### Exercise directions
Return the run of lines below that opens with the line containing "(x=256, y=105) px" and closes with the line containing "Breast MRI, one axial slice. Slice", keeping each one exact.

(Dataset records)
▼▼▼

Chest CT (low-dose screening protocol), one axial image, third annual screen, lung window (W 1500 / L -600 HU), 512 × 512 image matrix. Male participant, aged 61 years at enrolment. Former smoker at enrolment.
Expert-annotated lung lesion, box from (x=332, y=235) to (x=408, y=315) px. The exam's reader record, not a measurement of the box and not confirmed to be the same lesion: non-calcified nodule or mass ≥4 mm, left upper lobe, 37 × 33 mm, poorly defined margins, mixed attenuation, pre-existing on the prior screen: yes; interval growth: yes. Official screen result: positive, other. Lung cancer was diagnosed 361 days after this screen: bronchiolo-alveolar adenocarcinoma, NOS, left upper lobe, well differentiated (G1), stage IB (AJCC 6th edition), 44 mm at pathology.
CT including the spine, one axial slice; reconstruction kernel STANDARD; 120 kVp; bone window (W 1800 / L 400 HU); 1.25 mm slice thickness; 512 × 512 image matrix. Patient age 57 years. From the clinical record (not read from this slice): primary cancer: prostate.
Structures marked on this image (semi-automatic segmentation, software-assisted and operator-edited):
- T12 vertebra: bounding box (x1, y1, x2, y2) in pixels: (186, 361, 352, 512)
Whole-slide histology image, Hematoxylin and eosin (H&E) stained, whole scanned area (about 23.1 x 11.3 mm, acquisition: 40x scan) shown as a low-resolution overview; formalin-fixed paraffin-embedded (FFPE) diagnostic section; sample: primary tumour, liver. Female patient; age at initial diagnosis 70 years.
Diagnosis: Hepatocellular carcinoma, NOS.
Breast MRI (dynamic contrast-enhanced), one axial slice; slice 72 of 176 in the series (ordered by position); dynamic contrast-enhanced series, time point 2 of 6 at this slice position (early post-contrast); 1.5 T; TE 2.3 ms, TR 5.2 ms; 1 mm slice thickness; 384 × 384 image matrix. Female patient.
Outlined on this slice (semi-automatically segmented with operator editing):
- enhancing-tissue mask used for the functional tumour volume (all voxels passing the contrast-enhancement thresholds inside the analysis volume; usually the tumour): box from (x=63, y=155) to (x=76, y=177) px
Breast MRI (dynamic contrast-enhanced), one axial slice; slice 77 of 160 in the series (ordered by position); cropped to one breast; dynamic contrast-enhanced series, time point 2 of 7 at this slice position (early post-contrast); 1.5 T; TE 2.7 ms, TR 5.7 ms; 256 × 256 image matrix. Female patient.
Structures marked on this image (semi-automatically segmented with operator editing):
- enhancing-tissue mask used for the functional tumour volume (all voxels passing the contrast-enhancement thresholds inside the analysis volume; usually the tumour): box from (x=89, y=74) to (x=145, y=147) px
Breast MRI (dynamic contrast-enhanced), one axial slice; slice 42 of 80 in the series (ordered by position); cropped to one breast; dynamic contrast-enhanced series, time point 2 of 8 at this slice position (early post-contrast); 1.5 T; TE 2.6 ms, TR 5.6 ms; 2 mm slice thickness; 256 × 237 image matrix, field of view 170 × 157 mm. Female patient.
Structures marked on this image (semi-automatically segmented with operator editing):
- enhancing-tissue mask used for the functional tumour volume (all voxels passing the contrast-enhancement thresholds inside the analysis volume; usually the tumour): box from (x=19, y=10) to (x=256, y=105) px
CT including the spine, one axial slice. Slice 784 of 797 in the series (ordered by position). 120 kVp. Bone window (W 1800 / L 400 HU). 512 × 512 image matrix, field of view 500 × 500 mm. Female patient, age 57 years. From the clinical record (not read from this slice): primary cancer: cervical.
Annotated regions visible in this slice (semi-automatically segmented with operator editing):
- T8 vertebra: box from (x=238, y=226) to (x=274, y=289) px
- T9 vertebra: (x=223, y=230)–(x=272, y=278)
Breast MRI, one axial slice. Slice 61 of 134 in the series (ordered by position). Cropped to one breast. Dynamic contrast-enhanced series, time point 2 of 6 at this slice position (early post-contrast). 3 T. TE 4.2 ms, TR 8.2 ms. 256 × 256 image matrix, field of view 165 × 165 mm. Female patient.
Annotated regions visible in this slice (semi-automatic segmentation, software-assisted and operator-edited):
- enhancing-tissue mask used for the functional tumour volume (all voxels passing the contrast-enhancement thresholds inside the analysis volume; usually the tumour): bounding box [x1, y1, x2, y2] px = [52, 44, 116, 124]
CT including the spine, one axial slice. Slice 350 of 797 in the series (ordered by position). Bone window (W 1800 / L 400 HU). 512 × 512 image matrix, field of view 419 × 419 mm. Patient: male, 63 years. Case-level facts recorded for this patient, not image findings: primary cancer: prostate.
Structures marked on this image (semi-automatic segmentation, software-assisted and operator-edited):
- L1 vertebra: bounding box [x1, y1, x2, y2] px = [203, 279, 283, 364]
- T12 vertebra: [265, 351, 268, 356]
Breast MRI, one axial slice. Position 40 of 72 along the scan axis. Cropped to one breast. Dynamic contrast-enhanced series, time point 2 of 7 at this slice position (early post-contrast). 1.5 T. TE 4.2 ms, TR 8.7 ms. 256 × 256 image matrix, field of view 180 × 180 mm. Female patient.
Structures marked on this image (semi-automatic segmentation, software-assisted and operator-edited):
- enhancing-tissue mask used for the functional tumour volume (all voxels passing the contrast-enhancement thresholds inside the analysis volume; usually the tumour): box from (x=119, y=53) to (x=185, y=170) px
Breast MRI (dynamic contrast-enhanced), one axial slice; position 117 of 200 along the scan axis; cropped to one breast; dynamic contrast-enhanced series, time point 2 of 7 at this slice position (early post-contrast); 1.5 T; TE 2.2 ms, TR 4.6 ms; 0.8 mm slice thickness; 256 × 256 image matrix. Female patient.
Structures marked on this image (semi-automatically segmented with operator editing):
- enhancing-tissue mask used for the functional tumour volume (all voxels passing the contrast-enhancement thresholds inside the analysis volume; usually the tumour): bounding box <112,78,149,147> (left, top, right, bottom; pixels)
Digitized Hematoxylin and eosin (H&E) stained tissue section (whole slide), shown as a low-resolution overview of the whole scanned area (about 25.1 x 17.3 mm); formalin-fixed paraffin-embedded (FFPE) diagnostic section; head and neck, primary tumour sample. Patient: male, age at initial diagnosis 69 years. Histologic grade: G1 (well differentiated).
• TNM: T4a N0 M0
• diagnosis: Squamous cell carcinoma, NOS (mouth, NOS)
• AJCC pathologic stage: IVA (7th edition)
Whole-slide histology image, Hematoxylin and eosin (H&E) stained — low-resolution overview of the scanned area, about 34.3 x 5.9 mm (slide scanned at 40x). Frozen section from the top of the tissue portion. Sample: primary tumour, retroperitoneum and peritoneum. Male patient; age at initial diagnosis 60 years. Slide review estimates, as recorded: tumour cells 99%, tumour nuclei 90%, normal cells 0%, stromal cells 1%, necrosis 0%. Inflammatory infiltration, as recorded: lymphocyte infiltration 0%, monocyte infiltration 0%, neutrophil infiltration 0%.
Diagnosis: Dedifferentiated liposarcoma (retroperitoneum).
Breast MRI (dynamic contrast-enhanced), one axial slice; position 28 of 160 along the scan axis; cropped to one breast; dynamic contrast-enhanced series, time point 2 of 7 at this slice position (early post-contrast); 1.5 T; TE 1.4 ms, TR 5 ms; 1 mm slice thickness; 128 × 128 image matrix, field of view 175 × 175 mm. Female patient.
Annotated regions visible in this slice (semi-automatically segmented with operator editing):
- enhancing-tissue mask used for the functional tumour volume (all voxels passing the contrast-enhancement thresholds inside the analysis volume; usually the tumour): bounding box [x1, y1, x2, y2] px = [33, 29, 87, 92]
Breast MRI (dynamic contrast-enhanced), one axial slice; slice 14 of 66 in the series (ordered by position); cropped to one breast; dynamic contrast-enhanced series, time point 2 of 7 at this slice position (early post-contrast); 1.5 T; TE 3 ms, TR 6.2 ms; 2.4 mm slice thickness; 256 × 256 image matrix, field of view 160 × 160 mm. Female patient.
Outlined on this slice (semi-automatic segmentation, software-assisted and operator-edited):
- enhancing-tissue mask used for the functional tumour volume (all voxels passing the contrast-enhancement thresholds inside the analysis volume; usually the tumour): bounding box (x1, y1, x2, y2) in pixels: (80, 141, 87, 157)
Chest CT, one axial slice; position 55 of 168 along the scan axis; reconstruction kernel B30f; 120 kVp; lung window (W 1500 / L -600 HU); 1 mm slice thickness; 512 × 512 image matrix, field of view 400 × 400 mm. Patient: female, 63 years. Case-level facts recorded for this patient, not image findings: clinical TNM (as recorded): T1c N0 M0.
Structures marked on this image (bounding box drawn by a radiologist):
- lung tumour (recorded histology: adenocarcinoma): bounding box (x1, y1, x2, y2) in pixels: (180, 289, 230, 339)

▲▲▲

### Solution for this exercise
- enhancing-tissue mask used for the functional tumour volume (all voxels passing the contrast-enhancement thresholds inside the analysis volume; usually the tumour): box from (x=19, y=10) to (x=256, y=105) px
CT including the spine, one axial slice. Slice 784 of 797 in the series (ordered by position). 120 kVp. Bone window (W 1800 / L 400 HU). 512 × 512 image matrix, field of view 500 × 500 mm. Female patient, age 57 years. From the clinical record (not read from this slice): primary cancer: cervical.
Annotated regions visible in this slice (semi-automatically segmented with operator editing):
- T8 vertebra: box from (x=238, y=226) to (x=274, y=289) px
- T9 vertebra: (x=223, y=230)–(x=272, y=278)
Breast MRI, one axial slice. Slice 61 of 134 in the series (ordered by position). Cropped to one breast. Dynamic contrast-enhanced series, time point 2 of 6 at this slice position (early post-contrast). 3 T. TE 4.2 ms, TR 8.2 ms. 256 × 256 image matrix, field of view 165 × 165 mm. Female patient.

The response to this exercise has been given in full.